HOW TO COMPLETE THIS TASK
Rewrite the material below with "sửa chữa" renamed to "bảo trì" everywhere it occurs, leaving every other word untouched.

Saved data entries
*****
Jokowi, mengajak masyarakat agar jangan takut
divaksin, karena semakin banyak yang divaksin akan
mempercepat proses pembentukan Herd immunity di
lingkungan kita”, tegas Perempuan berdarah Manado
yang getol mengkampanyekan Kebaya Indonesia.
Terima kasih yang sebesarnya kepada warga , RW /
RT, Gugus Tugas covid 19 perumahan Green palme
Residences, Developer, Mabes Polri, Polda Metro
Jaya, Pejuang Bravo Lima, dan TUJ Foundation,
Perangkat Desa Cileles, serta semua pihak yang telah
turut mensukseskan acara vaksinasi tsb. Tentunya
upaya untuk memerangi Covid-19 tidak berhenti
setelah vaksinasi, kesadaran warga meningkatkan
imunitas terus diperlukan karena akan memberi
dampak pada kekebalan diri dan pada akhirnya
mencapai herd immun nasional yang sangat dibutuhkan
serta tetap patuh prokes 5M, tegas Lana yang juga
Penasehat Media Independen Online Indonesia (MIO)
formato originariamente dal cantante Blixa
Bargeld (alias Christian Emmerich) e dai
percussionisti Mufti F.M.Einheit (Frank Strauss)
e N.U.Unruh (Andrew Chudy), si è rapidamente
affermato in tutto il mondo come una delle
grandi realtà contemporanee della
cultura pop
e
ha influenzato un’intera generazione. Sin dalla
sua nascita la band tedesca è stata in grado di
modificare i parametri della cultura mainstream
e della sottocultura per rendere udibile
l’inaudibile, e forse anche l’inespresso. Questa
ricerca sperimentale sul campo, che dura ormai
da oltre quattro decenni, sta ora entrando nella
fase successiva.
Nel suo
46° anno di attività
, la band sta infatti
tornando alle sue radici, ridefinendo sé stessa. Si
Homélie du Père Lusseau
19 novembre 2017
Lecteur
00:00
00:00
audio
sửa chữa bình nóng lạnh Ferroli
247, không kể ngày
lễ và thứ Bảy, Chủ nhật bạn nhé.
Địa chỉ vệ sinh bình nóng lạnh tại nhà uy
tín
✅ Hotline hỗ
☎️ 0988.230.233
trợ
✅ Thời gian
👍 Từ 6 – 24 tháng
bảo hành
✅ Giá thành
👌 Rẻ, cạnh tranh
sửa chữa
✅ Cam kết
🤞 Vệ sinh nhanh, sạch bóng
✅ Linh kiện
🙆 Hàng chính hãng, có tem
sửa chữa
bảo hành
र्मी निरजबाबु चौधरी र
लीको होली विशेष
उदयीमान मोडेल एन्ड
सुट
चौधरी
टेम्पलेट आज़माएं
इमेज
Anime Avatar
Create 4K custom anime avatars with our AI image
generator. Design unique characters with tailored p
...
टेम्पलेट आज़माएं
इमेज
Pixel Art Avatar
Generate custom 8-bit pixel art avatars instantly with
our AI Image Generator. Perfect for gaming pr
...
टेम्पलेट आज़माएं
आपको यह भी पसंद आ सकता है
*****
SOLUTION TO THIS PROBLEM
Jokowi, mengajak masyarakat agar jangan takut
divaksin, karena semakin banyak yang divaksin akan
mempercepat proses pembentukan Herd immunity di
lingkungan kita”, tegas Perempuan berdarah Manado
yang getol mengkampanyekan Kebaya Indonesia.
Terima kasih yang sebesarnya kepada warga , RW /
RT, Gugus Tugas covid 19 perumahan Green palme
Residences, Developer, Mabes Polri, Polda Metro
Jaya, Pejuang Bravo Lima, dan TUJ Foundation,
Perangkat Desa Cileles, serta semua pihak yang telah
turut mensukseskan acara vaksinasi tsb. Tentunya
upaya untuk memerangi Covid-19 tidak berhenti
setelah vaksinasi, kesadaran warga meningkatkan
imunitas terus diperlukan karena akan memberi
dampak pada kekebalan diri dan pada akhirnya
mencapai herd immun nasional yang sangat dibutuhkan
serta tetap patuh prokes 5M, tegas Lana yang juga
Penasehat Media Independen Online Indonesia (MIO)
formato originariamente dal cantante Blixa
Bargeld (alias Christian Emmerich) e dai
percussionisti Mufti F.M.Einheit (Frank Strauss)
e N.U.Unruh (Andrew Chudy), si è rapidamente
affermato in tutto il mondo come una delle
grandi realtà contemporanee della
cultura pop
e
ha influenzato un’intera generazione. Sin dalla
sua nascita la band tedesca è stata in grado di
modificare i parametri della cultura mainstream
e della sottocultura per rendere udibile
l’inaudibile, e forse anche l’inespresso. Questa
ricerca sperimentale sul campo, che dura ormai
da oltre quattro decenni, sta ora entrando nella
fase successiva.
Nel suo
46° anno di attività
, la band sta infatti
tornando alle sue radici, ridefinendo sé stessa. Si
Homélie du Père Lusseau
19 novembre 2017
Lecteur
00:00
00:00
audio
bảo trì bình nóng lạnh Ferroli
247, không kể ngày
lễ và thứ Bảy, Chủ nhật bạn nhé.
Địa chỉ vệ sinh bình nóng lạnh tại nhà uy
tín
✅ Hotline hỗ
☎️ 0988.230.233
trợ
✅ Thời gian
👍 Từ 6 – 24 tháng
bảo hành
✅ Giá thành
👌 Rẻ, cạnh tranh
bảo trì
✅ Cam kết
🤞 Vệ sinh nhanh, sạch bóng
✅ Linh kiện
🙆 Hàng chính hãng, có tem
bảo trì
bảo hành
र्मी निरजबाबु चौधरी र
लीको होली विशेष
उदयीमान मोडेल एन्ड
सुट
चौधरी
टेम्पलेट आज़माएं
इमेज
Anime Avatar
Create 4K custom anime avatars with our AI image
generator. Design unique characters with tailored p
...
टेम्पलेट आज़माएं
इमेज
Pixel Art Avatar
Generate custom 8-bit pixel art avatars instantly with
our AI Image Generator. Perfect for gaming pr
...
टेम्पलेट आज़माएं
आपको यह भी पसंद आ सकता है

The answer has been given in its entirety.